PRESIDIO OF MONTEREY, Calif. -- Underneath the red paper lanterns, the "pop, pop" of firecrackers and amongst dense crowds on San Francisco's Chinatown streets, a group of about 20 students from the Defense Language Institute Foreign Language Center and Monterey Institute of International Studies arrived to witness the largest Chinese New Year celebration and parade in the world outside of Asia.

The trip was organized by staff of the Presidio of Monterey Outdoor Recreation program, which is part of the Family and Morale, Welfare and Recreation Directorate; Outdoor Rec is located near the Sloat Monument in building 228.

A tradition dating back to the 1860s, when large population of Chinese immigrants who came to California for work in the gold mines and railroads were looking for a way to share their culture, the modern San Francisco Chinese New Year's parade is watched by an estimated three million spectators, either live or by television, and has been listed as one of the world's top-ten parades.

For Marine Pvt. Giancarlo Duquette, who recently arrived in Monterey to attend DLIFLC, it was an excellent opportunity to get his first look at the "City by the Bay."

"I just really wanted to visit San Francisco, and I was not disappointed," said Duquette. "It was fun, it reminded me a lot of the Chinatown in New York, but I also saw some unique things. I don't know a lot about the Chinese culture so it was really interesting."

"It's nice to get off base," Duquette added. "I know that once my [language] classes start it will just be study, study, study -- so I'm trying to get in as much [sightseeing] as I can in the next three weeks. This was my first trip with the [Presidio of Monterey's Outdoor Recreation program] and I'm impressed. I'll be coming back to see what else they have to offer."

Another first-time visitor to San Francisco on the trip was DLIFLC assistant professor Yang Li, who works in the Chinese Language Department.

"I grew up in China but I wanted to learn about the Chinese culture here in San Francisco," said Li.

She noticed that some elements of the celebration were different, like the inclusion of famous and prominent people in the parade, but she said that she felt the celebration was similar to those seen in China. She cited the example of the lion and dragon dances, explaining that the Chinese people view the dragon as their ancestor and themselves as its direct descendants.
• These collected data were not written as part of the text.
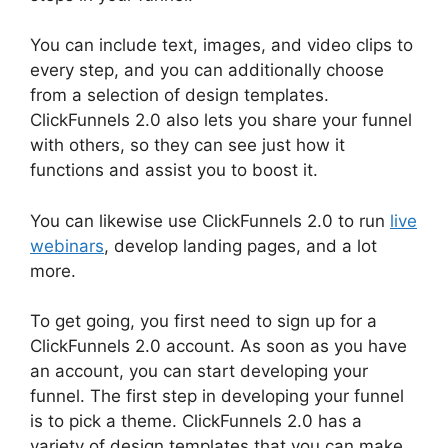
You can include text, images, and video clips to
every step, and you can additionally choose
from a selection of design templates.
ClickFunnels 2.0 also lets you share your funnel
with others, so they can see just how it
functions and assist you to boost it.
You can likewise use ClickFunnels 2.0 to run
live
webinars
, develop landing pages, and a lot
more.
To get going, you first need to sign up for a
ClickFunnels 2.0 account. As soon as you have
an account, you can start developing your
funnel. The first step in developing your funnel
is to pick a theme. ClickFunnels 2.0 has a
variety of design templates that you can make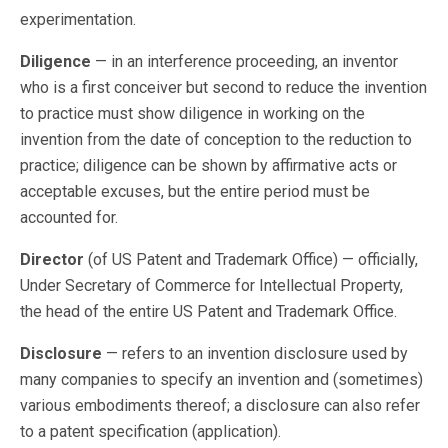
experimentation.
Diligence
— in an interference proceeding, an inventor
who is a first conceiver but second to reduce the invention
to practice must show diligence in working on the
invention from the date of conception to the reduction to
practice; diligence can be shown by affirmative acts or
acceptable excuses, but the entire period must be
accounted for.
Director
(of US Patent and Trademark Office) — officially,
Under Secretary of Commerce for Intellectual Property,
the head of the entire US Patent and Trademark Office.
Disclosure
— refers to an invention disclosure used by
many companies to specify an invention and (sometimes)
various embodiments thereof; a disclosure can also refer
to a patent specification (application).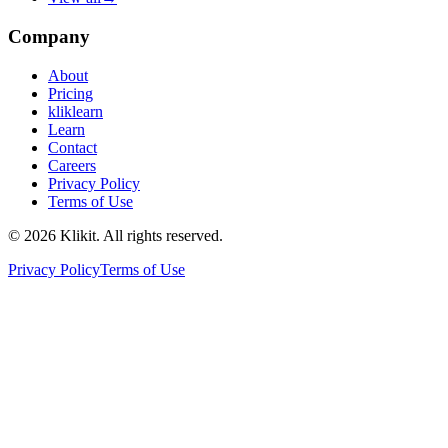
Company
About
Pricing
kliklearn
Learn
Contact
Careers
Privacy Policy
Terms of Use
© 2026 Klikit. All rights reserved.
Privacy Policy
Terms of Use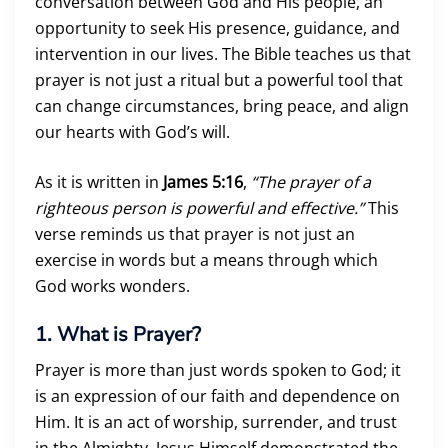
conversation between God and His people, an
opportunity to seek His presence, guidance, and
intervention in our lives. The Bible teaches us that
prayer is not just a ritual but a powerful tool that
can change circumstances, bring peace, and align
our hearts with God’s will.
As it is written in
James 5:16
,
“The prayer of a
righteous person is powerful and effective.”
This
verse reminds us that prayer is not just an
exercise in words but a means through which
God works wonders.
1. What is Prayer?
Prayer is more than just words spoken to God; it
is an expression of our faith and dependence on
Him. It is an act of worship, surrender, and trust
in the Almighty. Jesus Himself demonstrated the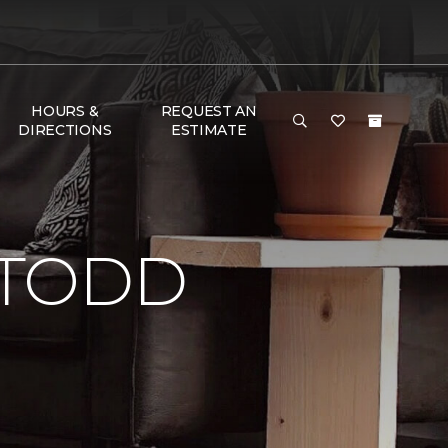
HOURS &
REQUEST AN
DIRECTIONS
ESTIMATE
 TODD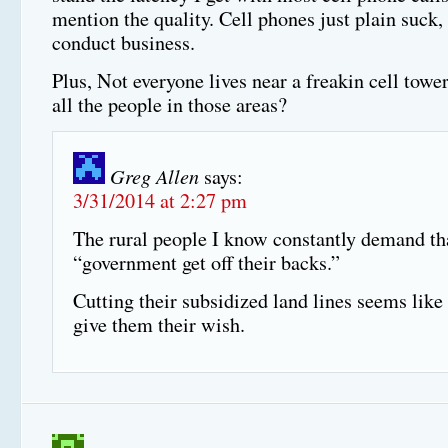
mention the quality. Cell phones just plain suck,
conduct business.
Plus, Not everyone lives near a freakin cell towe
all the people in those areas?
Greg Allen
says:
3/31/2014 at 2:27 pm
The rural people I know constantly demand th
“government get off their backs.”
Cutting their subsidized land lines seems like
give them their wish.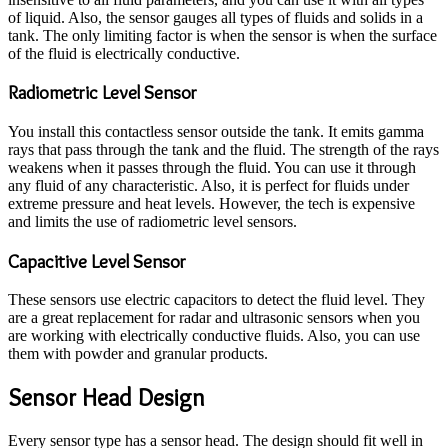
of liquid. Also, the sensor gauges all types of fluids and solids in a
tank. The only limiting factor is when the sensor is when the surface
of the fluid is electrically conductive.
Radiometric Level Sensor
You install this contactless sensor outside the tank. It emits gamma
rays that pass through the tank and the fluid. The strength of the rays
weakens when it passes through the fluid. You can use it through
any fluid of any characteristic. Also, it is perfect for fluids under
extreme pressure and heat levels. However, the tech is expensive
and limits the use of radiometric level sensors.
Capacitive Level Sensor
These sensors use electric capacitors to detect the fluid level. They
are a great replacement for radar and ultrasonic sensors when you
are working with electrically conductive fluids. Also, you can use
them with powder and granular products.
Sensor Head Design
Every sensor type has a sensor head. The design should fit well in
"It's good that they are keeping these traditions here in San Francisco, it's a good opportunity for our students to learn about Chinese culture," said Li. "Learning a language is not just about the language, you have to know about the culture to really comprehend it. If you want to learn the Chinese language really well, you have to explore the culture and take advantage of when these Chinese cultural events take place."

Li finished by teaching the phrase "Gong Xi Fa Cai," which roughly translates from Chinese (Mandarin) as "wishing you more wealth in the New Year." So with this new year being the Year of the Snake, traditionally associated in Chinese culture with malevolence, cattiness and mystery, people should take all the well wishes they can get.